The pointer to an object points to the first word after the descriptor. Descriptors are distinguished from all other words by their low 2 bits so that you can have a pointer into the middle of an object. The GC can always scan backwards from the pointer to find the descriptor at the top. The next 4 bits, at positions 2-5, contain a tag that indicates if the object is a record, string, array, list pair, floating point (double precision) or other kind of object.

Some objects, such as records, strings and arrays have a built-in length. This is stored in the remaining 26 bits of the descriptor word. The memory usage of a string is rounded up to a multiple of 4 bytes. This includes a terminal NUL character for compatibility with C. The length does not count the descriptor.

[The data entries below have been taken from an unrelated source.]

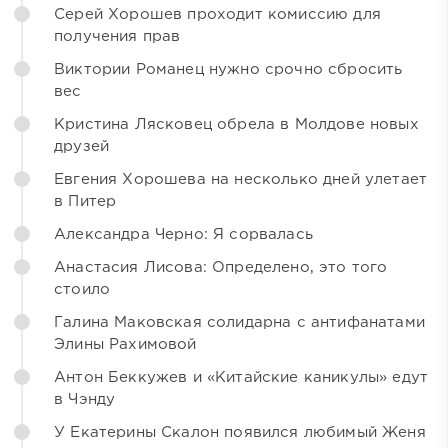
Серей Хорошев проходит комиссию для
получения прав
Виктории Романец нужно срочно сбросить
вес
Кристина Лясковец обрела в Молдове новых
друзей
Евгения Хорошева на несколько дней улетает
в Питер
Александра Черно: Я сорвалась
Анастасия Лисова: Определено, это того
стоило
Галина Маковская солидарна с антифанатами
Элины Рахимовой
Антон Беккужев и «Китайские каникулы» едут
в Чэнду
У Екатерины Скалон появился любимый Женя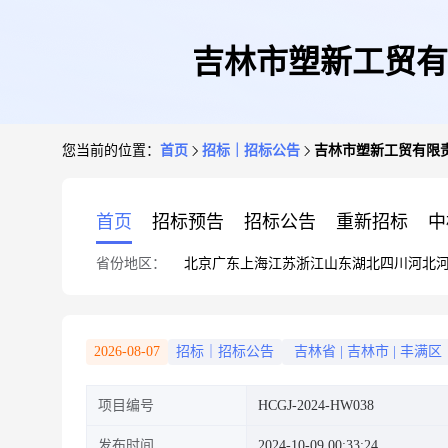
吉林市塑新工贸有
您当前的位置：
首页
招标｜招标公告
吉林市塑新工贸有限
首页
招标预告
招标公告
重新招标
中
省份地区：
北京
广东
上海
江苏
浙江
山东
湖北
四川
河北
2026-08-07
招标｜招标公告
吉林省
|
吉林市
|
丰满区
项目编号
HCGJ-2024-HW038
发布时间
2024-10-09 00:33:24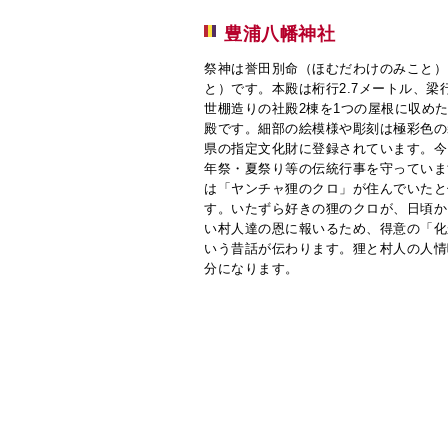
豊浦八幡神社
祭神は誉田別命（ほむだわけのみこと）
と）です。本殿は桁行2.7メートル、梁
世棚造りの社殿2棟を1つの屋根に収め
殿です。細部の絵模様や彫刻は極彩色の
県の指定文化財に登録されています。今
年祭・夏祭り等の伝統行事を守っていま
は「ヤンチャ狸のクロ」が住んでいたと
す。いたずら好きの狸のクロが、日頃か
い村人達の恩に報いるため、得意の「化
いう昔話が伝わります。狸と村人の人情
分になります。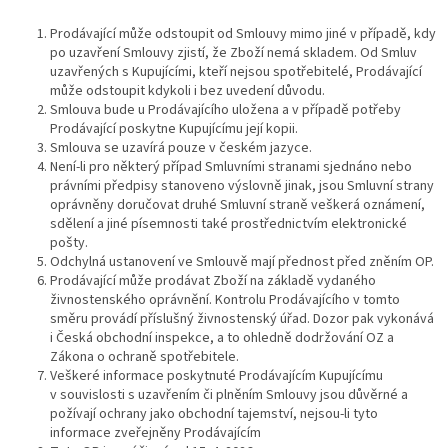
Prodávající může odstoupit od Smlouvy mimo jiné v případě, kdy
po uzavření Smlouvy zjistí, že Zboží nemá skladem. Od Smluv
uzavřených s Kupujícími, kteří nejsou spotřebitelé, Prodávající
může odstoupit kdykoli i bez uvedení důvodu.
Smlouva bude u Prodávajícího uložena a v případě potřeby
Prodávající poskytne Kupujícímu její kopii.
Smlouva se uzavírá pouze v českém jazyce.
Není-li pro některý případ Smluvními stranami sjednáno nebo
právními předpisy stanoveno výslovně jinak, jsou Smluvní strany
oprávněny doručovat druhé Smluvní straně veškerá oznámení,
sdělení a jiné písemnosti také prostřednictvím elektronické
pošty.
Odchylná ustanovení ve Smlouvě mají přednost před zněním OP.
Prodávající může prodávat Zboží na základě vydaného
živnostenského oprávnění. Kontrolu Prodávajícího v tomto
směru provádí příslušný živnostenský úřad. Dozor pak vykonává
i Česká obchodní inspekce, a to ohledně dodržování OZ a
Zákona o ochraně spotřebitele.
Veškeré informace poskytnuté Prodávajícím Kupujícímu
v souvislosti s uzavřením či plněním Smlouvy jsou důvěrné a
požívají ochrany jako obchodní tajemství, nejsou-li tyto
informace zveřejněny Prodávajícím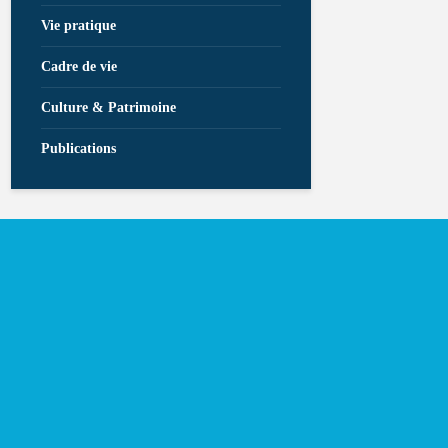
Vie pratique
Cadre de vie
Culture & Patrimoine
Publications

Figure 7-2 shows the layout of the objects corresponding to the SML this record value:

val x = {a = 2, b = 3:Int32.int, c = "abc", d = 3.14159}

Figure 7-2. The Layout of a Record.

The 32 bit integer is stored boxed as a byte vector, similar to a string. Real numbers are stored as 64 bit double precision floating point (and the length field is unused).

So the expression

Array.array(10, 1): Int32.int Array.array

will allocate 11 words for the array and 10*2 words for each boxed element for a total of 31 words. The size would be only 11 words if the element type was Int.int.

List cells are similar to records with two words for the head and tail and a descriptor. The empty list is represented by a zero pointer. The SML option type is similar. The NONE value is represented by a zero pointer while (SOME a) is represented by a record of length one containing the value. Datatypes are also like records with an extra discriminant field for the constructor. I don't have any more details on their representation.